Another way the school is taking action right now is the creation of a school-based diversity council, similar to the one that was set up in the town. The idea for this task force was conceived in October, but the process has been fast-tracked due to the current events. The council is working with input from Mayor Angie Devanney, but it is a separate entity from the Berkeley Heights Diversity Council.
According to Dr. Varley the goal of this council is “to acknowledge this growing diversity, bring the different voices of our school community together, listen and learn from each other in order to make our schools more inclusive so that all of our students have a better experience.”
Dr. Varley said, “The District Diversity Council is the way to include the voices of parents, teachers, administrators, and students in the conversation.”
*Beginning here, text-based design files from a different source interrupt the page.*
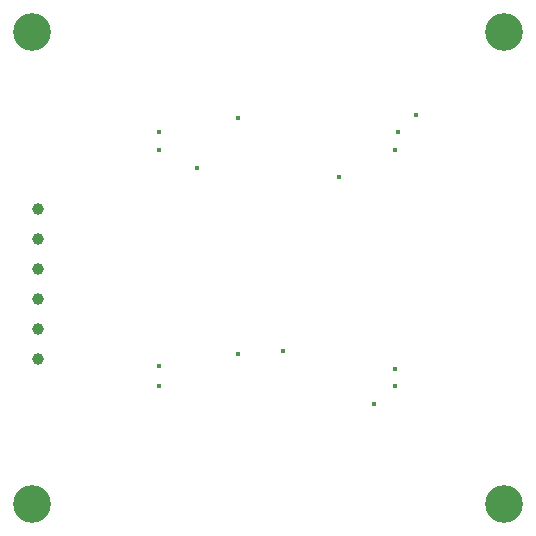
<source format=gbr>
%TF.GenerationSoftware,KiCad,Pcbnew,5.1.9+dfsg1-1~bpo10+1*%
%TF.CreationDate,2021-09-26T17:43:23+00:00*%
%TF.ProjectId,ws2813-breakout,77733238-3133-42d6-9272-65616b6f7574,rev?*%
%TF.SameCoordinates,Original*%
%TF.FileFunction,Plated,1,2,PTH,Drill*%
%TF.FilePolarity,Positive*%
%FSLAX46Y46*%
G04 Gerber Fmt 4.6, Leading zero omitted, Abs format (unit mm)*
G04 Created by KiCad (PCBNEW 5.1.9+dfsg1-1~bpo10+1) date 2021-09-26 17:43:23*
%MOMM*%
%LPD*%
G01*
G04 APERTURE LIST*
%TA.AperFunction,ViaDrill*%
%ADD10C,0.400000*%
%TD*%
%TA.AperFunction,ComponentDrill*%
%ADD11C,1.000000*%
%TD*%
%TA.AperFunction,ComponentDrill*%
%ADD12C,3.200000*%
%TD*%
G04 APERTURE END LIST*
D10*
X115750000Y-113500000D03*
X115750000Y-115000000D03*
X115750000Y-133250000D03*
X115750000Y-135000000D03*
X119000000Y-116500000D03*
X122500000Y-112250000D03*
X122500000Y-132250000D03*
X126250000Y-132000000D03*
X131021040Y-117271040D03*
X134000000Y-136500000D03*
X135750000Y-115000000D03*
X135750000Y-133500000D03*
X135750000Y-135000000D03*
X136000000Y-113500000D03*
X137500000Y-112000000D03*
D11*
%TO.C,J101*%
X105500000Y-120000000D03*
X105500000Y-122540000D03*
X105500000Y-125080000D03*
X105500000Y-127620000D03*
X105500000Y-130160000D03*
X105500000Y-132700000D03*
D12*
%TO.C,H104*%
X105000000Y-105000000D03*
%TO.C,H101*%
X105000000Y-145000000D03*
%TO.C,H103*%
X145000000Y-105000000D03*
%TO.C,H102*%
X145000000Y-145000000D03*
M02*

</source>
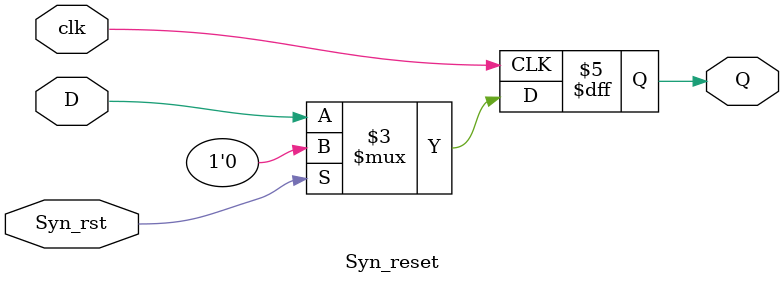
<source format=v>
module Syn_reset(input clk,Syn_rst,D,output reg Q);

always@(posedge clk)begin
	if(Syn_rst)
		Q <= 1'b0;
	else
		Q <= D;
end

endmodule

</source>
In an email Nixon sent to the entire school population, he said, “As a school, we strive to foster inclusive environments and promote empathy.” To meet that goal, discussions about race have to be ongoing. And they can’t end when the students leave the school at the end of the day or graduate from the school.
Although it is important for the schools to do their part in educating students, the conversations should continue outside of school.
To that end, students have been supporting the movement for change from home. Many attended the peaceful protests in nearby towns, including the one in Berkeley Heights, which called for justice for those affected by systemic racism and prejudice.
Social media has allowed the student body to stay connected, and people are taking advantage of this platform to raise awareness and share their thoughts over the matter. Although this is beyond the scope of the school, it demonstrates students’ interest in advancing their knowledge of the topic and creating change.
The students of Berkeley Heights and Mountainside are the next generation of educators, politicians, leaders, medical professionals, and law enforcement. Making sure that they do not contribute to biases and become part of systemic injustices is extremely important, especially in times like these.